*** Begin section ***

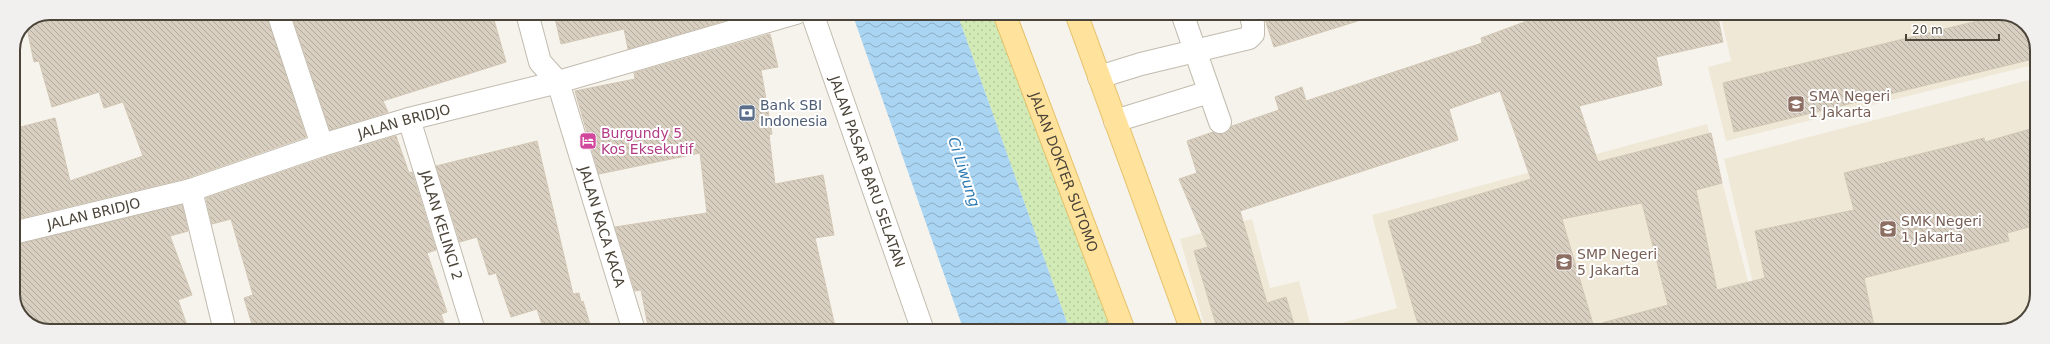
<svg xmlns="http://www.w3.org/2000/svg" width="2050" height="344" viewBox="0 0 2050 344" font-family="'DejaVu Sans',sans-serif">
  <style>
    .education { fill: #efe8d6 }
    .grass { fill: url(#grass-dots) }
    .water { fill: url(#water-waves) }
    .building { fill: url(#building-back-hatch); stroke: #d3c7b4 }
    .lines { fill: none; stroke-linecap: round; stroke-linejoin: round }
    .minor-casing { stroke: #c2bbae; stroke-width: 24 }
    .major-casing { stroke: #e6c16a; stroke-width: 24 }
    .minor { stroke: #fff; stroke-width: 22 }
    .major { stroke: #ffe39c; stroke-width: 22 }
    .labels { text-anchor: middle; stroke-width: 4; stroke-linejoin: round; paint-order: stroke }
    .education-label { font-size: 14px; fill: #785e54; stroke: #fff; text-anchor: start }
    .service-label { font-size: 14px; fill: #4e5e75; stroke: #fff; text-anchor: start }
    .street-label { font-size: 14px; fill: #4b4439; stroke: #fff }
    .hotel-label { font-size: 14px; fill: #b23c85; stroke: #fff; text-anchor: start }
    .water-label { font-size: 15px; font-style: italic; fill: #2e7ab2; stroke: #fff }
    .rim { fill: none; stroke: #4b4439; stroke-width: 2 }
  </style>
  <defs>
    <pattern id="grass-dots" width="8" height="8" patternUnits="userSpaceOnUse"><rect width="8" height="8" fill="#d2eab5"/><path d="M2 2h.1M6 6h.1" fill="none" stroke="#b6ca9c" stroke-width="1.8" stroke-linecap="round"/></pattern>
    <pattern id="water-waves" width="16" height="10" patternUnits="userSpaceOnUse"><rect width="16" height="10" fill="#a9d4f2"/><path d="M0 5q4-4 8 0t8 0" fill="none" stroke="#8caec5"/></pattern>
    <pattern id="building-back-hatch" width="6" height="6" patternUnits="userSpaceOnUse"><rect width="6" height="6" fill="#d8cfc1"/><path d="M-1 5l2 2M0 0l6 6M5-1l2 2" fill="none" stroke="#b1aa9e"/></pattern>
  </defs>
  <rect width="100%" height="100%" fill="#f6f3ec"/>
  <path class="education" d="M 1720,13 L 2005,13 L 2026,24 L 2037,46 L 2037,64 L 1726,141 L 1708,67 L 1731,61 Z
    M 2037,78 L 2037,299 L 2024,322 L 2000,331 L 1764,331 L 1724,159 Z
    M 1707,124 L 1761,331 L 1206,331 L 1180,239 L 1252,219 L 1270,288 L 1299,281 L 1312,331 L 1397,308 L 1372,215 Z"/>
  <path class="grass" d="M 957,13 L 1006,13 L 1125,331 L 1070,331 Z"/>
  <path class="water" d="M 852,13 L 957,13 L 1070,331 L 964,331 Z"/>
  <path class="building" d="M 78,13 L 96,13 L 97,20 L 124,13 L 266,13 L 306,137 L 187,178 L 13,220 L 13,129 L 55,118 L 70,181 L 143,156 L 123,102 L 104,108 L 99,92 L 52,107 L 39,61 L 34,62 L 26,23 Z
    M 291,13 L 492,13 L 506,62 L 383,101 L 388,112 L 330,130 Z
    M 575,13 L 751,13 L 628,49 L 624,29 L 561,44 L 555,18 Z
    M 1263,13 L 1364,13 L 1364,19 L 1274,47 Z
    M 1549,13 L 1717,13 L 1723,42 L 1656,57 L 1662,85 L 1579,106 L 1598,162 L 1711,133 L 1722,183 L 1696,190 L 1717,290 L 1765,278 L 1755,231 L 1854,210 L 1844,173 L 1984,138 L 1985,142 L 2037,127 L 2037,225 L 2007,233 L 2009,241 L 1864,278 L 1875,331 L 1603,331 L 1602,323 L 1668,305 L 1642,203 L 1562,219 L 1595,331 L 1420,331 L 1388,221 L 1531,179 L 1500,91 L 1449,109 L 1458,140 L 1240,211 L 1267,303 L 1286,297 L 1296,331 L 1218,331 L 1194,251 L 1208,247 L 1179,179 L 1197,173 L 1187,141 L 1213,132 L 1224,134 L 1229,130 L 1232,126 L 1279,110 L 1275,97 L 1302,87 L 1306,101 L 1482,43 L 1481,38 Z
    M 2006,14 L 2026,24 L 2037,46 L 2037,58 L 1734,132 L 1723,83 Z
    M 770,34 L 778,67 L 761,70 L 772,134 L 769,135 L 775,184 L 823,175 L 834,235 L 815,238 L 836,331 L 649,331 L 641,290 L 635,291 L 615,227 L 707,213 L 700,153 L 599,174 L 575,91 L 635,79 L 634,73 Z
    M 396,136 L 409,173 L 412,172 L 436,250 L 427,253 L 447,312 L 441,314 L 447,331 L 254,331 L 244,298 L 253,295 L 231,219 L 212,224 L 206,198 L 326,157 Z
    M 537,141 L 573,294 L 579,293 L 581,302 L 583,301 L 592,331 L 544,331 L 537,309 L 511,317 L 496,273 L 489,275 L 477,237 L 460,242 L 436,166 Z
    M 182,205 L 188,231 L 170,236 L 192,295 L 178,300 L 189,331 L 45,331 L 24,320 L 13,298 L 13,245 Z"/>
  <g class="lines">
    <defs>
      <g id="minor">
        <path d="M 278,13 L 322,145"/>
        <path id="s1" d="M 527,13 L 540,62 L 558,82 L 634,331"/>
        <path id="s2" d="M 812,13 L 923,331"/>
        <path d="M 1182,13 L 1220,122"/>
        <path d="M 1099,77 L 1141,64 L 1249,38 L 1253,34 L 1253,24 L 1250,13"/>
        <path id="s3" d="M 409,119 L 474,331"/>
        <path d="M 1115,121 L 1209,92"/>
        <path d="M 191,190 L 225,331"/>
        <path id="s4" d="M 13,233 L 191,190 L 322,145 L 409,119 L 558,82 L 796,13"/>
      </g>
      <g id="major">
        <path id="s5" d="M 1004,13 L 1124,331"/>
        <path d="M 1076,13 L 1192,331"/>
      </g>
    </defs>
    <use href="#minor" class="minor-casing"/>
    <use href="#major" class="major-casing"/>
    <use href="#minor" class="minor"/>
    <use href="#major" class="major"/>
  </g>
  <defs>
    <symbol id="school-square" viewBox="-11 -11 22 22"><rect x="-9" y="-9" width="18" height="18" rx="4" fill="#8d6e63" stroke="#fff"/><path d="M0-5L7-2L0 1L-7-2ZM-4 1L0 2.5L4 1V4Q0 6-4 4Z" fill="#fff"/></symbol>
    <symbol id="bank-square" viewBox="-11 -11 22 22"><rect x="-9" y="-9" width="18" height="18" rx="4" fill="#5c6f8a" stroke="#fff"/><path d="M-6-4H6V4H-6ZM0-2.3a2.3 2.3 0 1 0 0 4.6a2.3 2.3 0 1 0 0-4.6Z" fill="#fff"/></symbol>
    <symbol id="hotel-square" viewBox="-11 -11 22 22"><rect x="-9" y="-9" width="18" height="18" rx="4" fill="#d1479c" stroke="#fff"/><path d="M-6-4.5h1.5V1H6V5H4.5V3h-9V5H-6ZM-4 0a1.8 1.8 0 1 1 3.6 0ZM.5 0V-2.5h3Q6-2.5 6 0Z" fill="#fff"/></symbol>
  </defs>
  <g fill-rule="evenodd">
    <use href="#school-square" x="1786" y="94" width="20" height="20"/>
    <use href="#bank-square" x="737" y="103" width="20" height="20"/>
    <use href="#hotel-square" x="578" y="131" width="20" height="20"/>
    <use href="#school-square" x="1878" y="219" width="20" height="20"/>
    <use href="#school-square" x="1554" y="252" width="20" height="20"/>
  </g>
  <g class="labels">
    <g class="education-label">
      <text x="1809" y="101">SMA Negeri<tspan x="1809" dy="16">1 Jakarta</tspan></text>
      <text x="1901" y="226">SMK Negeri<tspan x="1901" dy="16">1 Jakarta</tspan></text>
      <text x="1577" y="259">SMP Negeri<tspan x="1577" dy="16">5 Jakarta</tspan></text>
    </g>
    <g class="service-label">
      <text x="760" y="110">Bank SBI<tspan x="760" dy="16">Indonesia</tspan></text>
    </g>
    <g class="street-label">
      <text dy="5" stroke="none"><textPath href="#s4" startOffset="407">JALAN BRIDJO</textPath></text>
      <text dy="5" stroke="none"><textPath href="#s2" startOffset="168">JALAN PASAR BARU SELATAN</textPath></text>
      <text dy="5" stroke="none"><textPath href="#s5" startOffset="170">JALAN DOKTER SUTOMO</textPath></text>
      <text dy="5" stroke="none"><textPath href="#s4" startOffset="83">JALAN BRIDJO</textPath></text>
      <text dy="5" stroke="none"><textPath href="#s3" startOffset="111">JALAN KELINCI 2</textPath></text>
      <text dy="5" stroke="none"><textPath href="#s1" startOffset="229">JALAN KACA KACA</textPath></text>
    </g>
    <g class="hotel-label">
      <text x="601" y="138">Burgundy 5<tspan x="601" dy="16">Kos Eksekutif</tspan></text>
    </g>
    <g class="water-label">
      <text transform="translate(964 172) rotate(72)" y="5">Ci Liwung</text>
    </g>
  </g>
  <path d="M0 0H2050V344H0ZM50 20H2000A30 30 0 0 1 2030 50V294A30 30 0 0 1 2000 324H50A30 30 0 0 1 20 294V50A30 30 0 0 1 50 20Z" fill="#f1f0ef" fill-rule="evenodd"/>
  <path class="rim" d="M50 20H2000A30 30 0 0 1 2030 50V294A30 30 0 0 1 2000 324H50A30 30 0 0 1 20 294V50A30 30 0 0 1 50 20Z"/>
  <path d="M1906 34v6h93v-6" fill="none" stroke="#4b4439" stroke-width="2"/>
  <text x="1912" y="34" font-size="12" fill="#4b4439" stroke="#ffffff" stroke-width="3" paint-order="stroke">20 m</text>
</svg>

*** End section ***

### What to work on
Print exactly the lines of the listing above starting at the line containing "#fff; stroke-width: 22" and ending at the line containing "M 1263,13 L 1364,13 L 1364,19 L 1274,47 Z", both included.

### Exercise result
    .minor { stroke: #fff; stroke-width: 22 }
    .major { stroke: #ffe39c; stroke-width: 22 }
    .labels { text-anchor: middle; stroke-width: 4; stroke-linejoin: round; paint-order: stroke }
    .education-label { font-size: 14px; fill: #785e54; stroke: #fff; text-anchor: start }
    .service-label { font-size: 14px; fill: #4e5e75; stroke: #fff; text-anchor: start }
    .street-label { font-size: 14px; fill: #4b4439; stroke: #fff }
    .hotel-label { font-size: 14px; fill: #b23c85; stroke: #fff; text-anchor: start }
    .water-label { font-size: 15px; font-style: italic; fill: #2e7ab2; stroke: #fff }
    .rim { fill: none; stroke: #4b4439; stroke-width: 2 }
  </style>
  <defs>
    <pattern id="grass-dots" width="8" height="8" patternUnits="userSpaceOnUse"><rect width="8" height="8" fill="#d2eab5"/><path d="M2 2h.1M6 6h.1" fill="none" stroke="#b6ca9c" stroke-width="1.8" stroke-linecap="round"/></pattern>
    <pattern id="water-waves" width="16" height="10" patternUnits="userSpaceOnUse"><rect width="16" height="10" fill="#a9d4f2"/><path d="M0 5q4-4 8 0t8 0" fill="none" stroke="#8caec5"/></pattern>
    <pattern id="building-back-hatch" width="6" height="6" patternUnits="userSpaceOnUse"><rect width="6" height="6" fill="#d8cfc1"/><path d="M-1 5l2 2M0 0l6 6M5-1l2 2" fill="none" stroke="#b1aa9e"/></pattern>
  </defs>
  <rect width="100%" height="100%" fill="#f6f3ec"/>
  <path class="education" d="M 1720,13 L 2005,13 L 2026,24 L 2037,46 L 2037,64 L 1726,141 L 1708,67 L 1731,61 Z
    M 2037,78 L 2037,299 L 2024,322 L 2000,331 L 1764,331 L 1724,159 Z
    M 1707,124 L 1761,331 L 1206,331 L 1180,239 L 1252,219 L 1270,288 L 1299,281 L 1312,331 L 1397,308 L 1372,215 Z"/>
  <path class="grass" d="M 957,13 L 1006,13 L 1125,331 L 1070,331 Z"/>
  <path class="water" d="M 852,13 L 957,13 L 1070,331 L 964,331 Z"/>
  <path class="building" d="M 78,13 L 96,13 L 97,20 L 124,13 L 266,13 L 306,137 L 187,178 L 13,220 L 13,129 L 55,118 L 70,181 L 143,156 L 123,102 L 104,108 L 99,92 L 52,107 L 39,61 L 34,62 L 26,23 Z
    M 291,13 L 492,13 L 506,62 L 383,101 L 388,112 L 330,130 Z
    M 575,13 L 751,13 L 628,49 L 624,29 L 561,44 L 555,18 Z
    M 1263,13 L 1364,13 L 1364,19 L 1274,47 Z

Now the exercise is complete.